[Entries taken from a collection]
━━━━
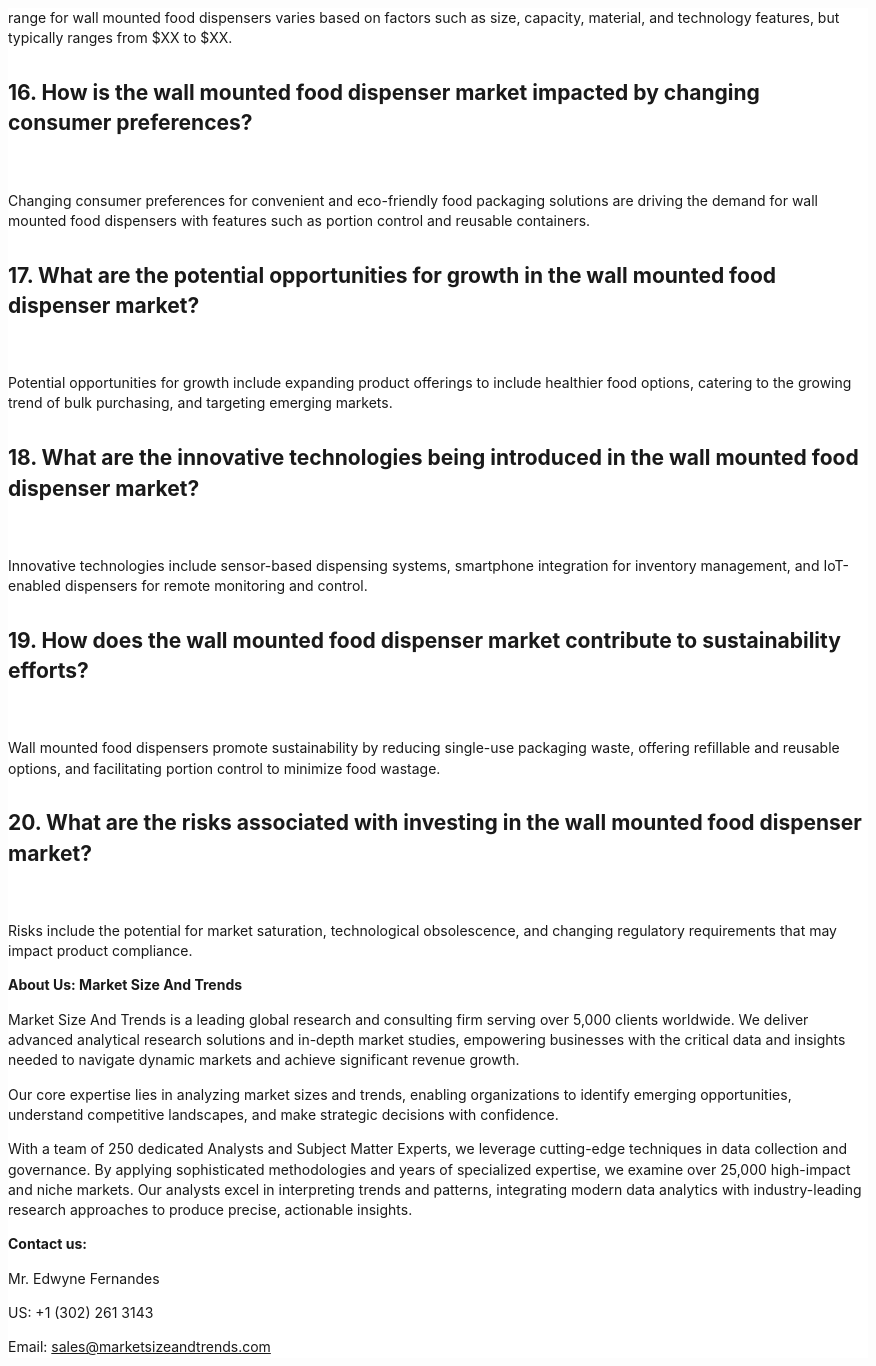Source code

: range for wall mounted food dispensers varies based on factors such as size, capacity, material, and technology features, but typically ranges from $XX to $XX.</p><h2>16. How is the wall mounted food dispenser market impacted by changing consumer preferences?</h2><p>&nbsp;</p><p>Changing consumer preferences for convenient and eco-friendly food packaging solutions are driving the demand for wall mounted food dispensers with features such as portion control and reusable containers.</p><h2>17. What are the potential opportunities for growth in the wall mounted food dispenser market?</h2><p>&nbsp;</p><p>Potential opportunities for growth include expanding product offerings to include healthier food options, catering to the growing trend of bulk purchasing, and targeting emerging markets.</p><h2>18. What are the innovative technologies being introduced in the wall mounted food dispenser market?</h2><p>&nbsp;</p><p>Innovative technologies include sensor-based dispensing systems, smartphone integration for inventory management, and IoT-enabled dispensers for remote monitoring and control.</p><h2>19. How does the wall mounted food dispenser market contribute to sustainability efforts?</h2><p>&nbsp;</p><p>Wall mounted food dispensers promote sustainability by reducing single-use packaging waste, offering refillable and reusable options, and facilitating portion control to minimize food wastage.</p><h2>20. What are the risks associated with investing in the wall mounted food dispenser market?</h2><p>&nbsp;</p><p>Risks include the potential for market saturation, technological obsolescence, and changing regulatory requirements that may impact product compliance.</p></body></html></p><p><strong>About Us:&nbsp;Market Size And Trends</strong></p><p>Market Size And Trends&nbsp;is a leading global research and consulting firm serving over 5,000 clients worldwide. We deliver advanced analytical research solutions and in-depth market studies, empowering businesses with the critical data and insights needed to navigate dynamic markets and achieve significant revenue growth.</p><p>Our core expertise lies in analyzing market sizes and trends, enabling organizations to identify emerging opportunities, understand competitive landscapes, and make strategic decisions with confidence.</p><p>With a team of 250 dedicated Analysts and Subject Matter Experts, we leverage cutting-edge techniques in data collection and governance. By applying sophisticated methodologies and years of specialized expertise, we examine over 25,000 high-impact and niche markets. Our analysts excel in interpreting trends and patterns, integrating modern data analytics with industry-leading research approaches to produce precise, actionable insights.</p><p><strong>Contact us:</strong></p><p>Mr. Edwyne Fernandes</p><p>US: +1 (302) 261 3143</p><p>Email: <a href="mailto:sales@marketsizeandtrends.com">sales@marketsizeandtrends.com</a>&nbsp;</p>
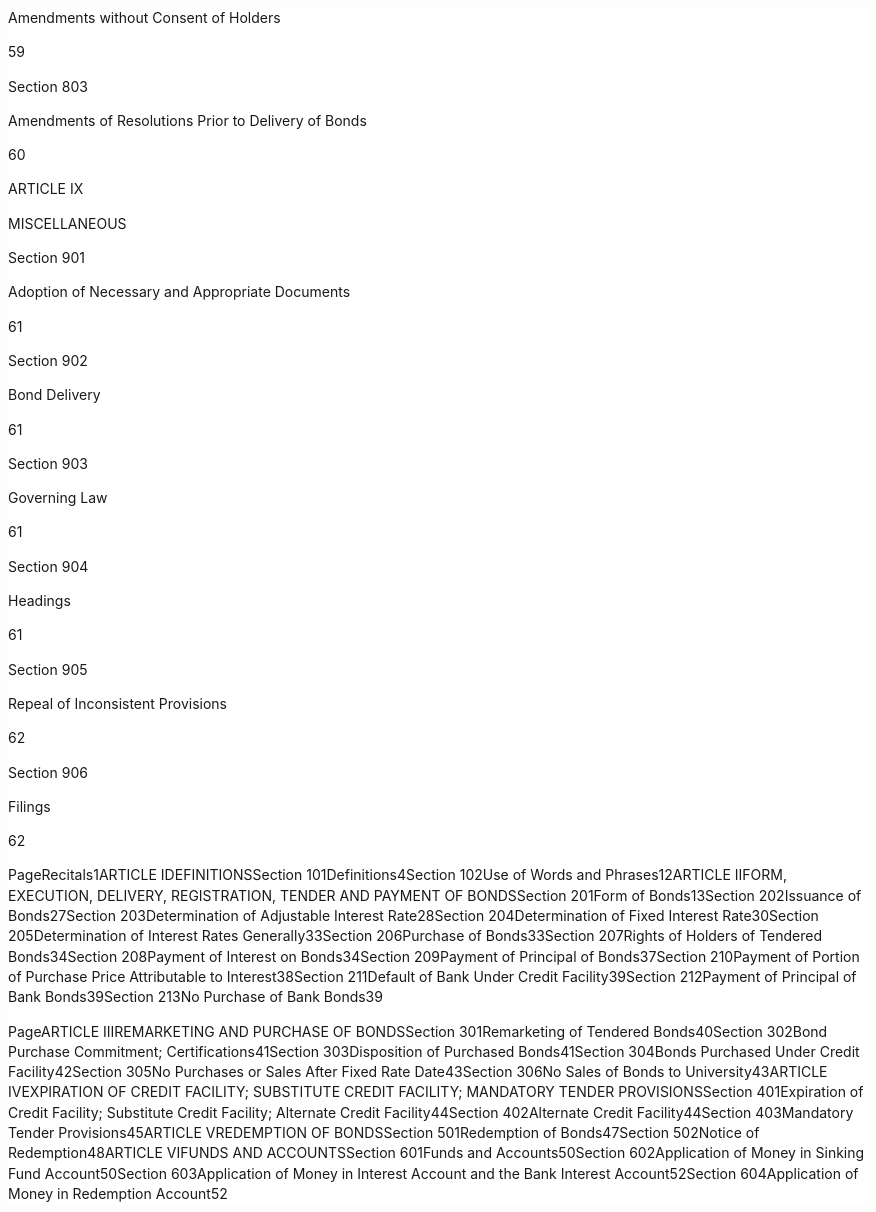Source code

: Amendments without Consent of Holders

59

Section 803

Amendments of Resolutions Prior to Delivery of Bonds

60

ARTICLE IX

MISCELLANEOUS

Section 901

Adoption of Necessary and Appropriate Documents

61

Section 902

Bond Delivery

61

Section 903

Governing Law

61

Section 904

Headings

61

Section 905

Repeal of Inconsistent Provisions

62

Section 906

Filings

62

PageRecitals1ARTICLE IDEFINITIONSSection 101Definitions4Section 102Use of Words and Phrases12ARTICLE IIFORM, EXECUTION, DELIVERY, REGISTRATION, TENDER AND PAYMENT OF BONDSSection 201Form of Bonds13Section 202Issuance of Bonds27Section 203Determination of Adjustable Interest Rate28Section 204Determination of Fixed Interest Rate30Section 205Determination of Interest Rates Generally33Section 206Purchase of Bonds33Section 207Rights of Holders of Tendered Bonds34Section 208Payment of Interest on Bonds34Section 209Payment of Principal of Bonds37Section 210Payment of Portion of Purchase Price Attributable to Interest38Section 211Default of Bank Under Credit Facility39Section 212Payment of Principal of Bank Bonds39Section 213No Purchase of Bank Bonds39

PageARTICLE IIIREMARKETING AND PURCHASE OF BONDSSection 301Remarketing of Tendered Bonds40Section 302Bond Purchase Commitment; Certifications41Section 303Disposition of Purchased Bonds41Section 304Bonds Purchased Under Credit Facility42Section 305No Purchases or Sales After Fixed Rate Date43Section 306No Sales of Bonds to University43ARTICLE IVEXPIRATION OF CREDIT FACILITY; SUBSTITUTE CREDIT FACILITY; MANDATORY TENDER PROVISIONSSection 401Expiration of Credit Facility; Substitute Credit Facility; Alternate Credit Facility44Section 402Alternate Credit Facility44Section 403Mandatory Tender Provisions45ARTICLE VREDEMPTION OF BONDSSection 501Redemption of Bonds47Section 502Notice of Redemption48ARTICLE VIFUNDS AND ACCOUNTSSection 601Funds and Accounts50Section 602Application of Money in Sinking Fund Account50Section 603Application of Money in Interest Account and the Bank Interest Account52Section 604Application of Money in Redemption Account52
━━━━
> [Aim of the exercise]
Count the lines of the items that contain the string "Holders", matching case exactly. Give only the number.

> [Result below]
2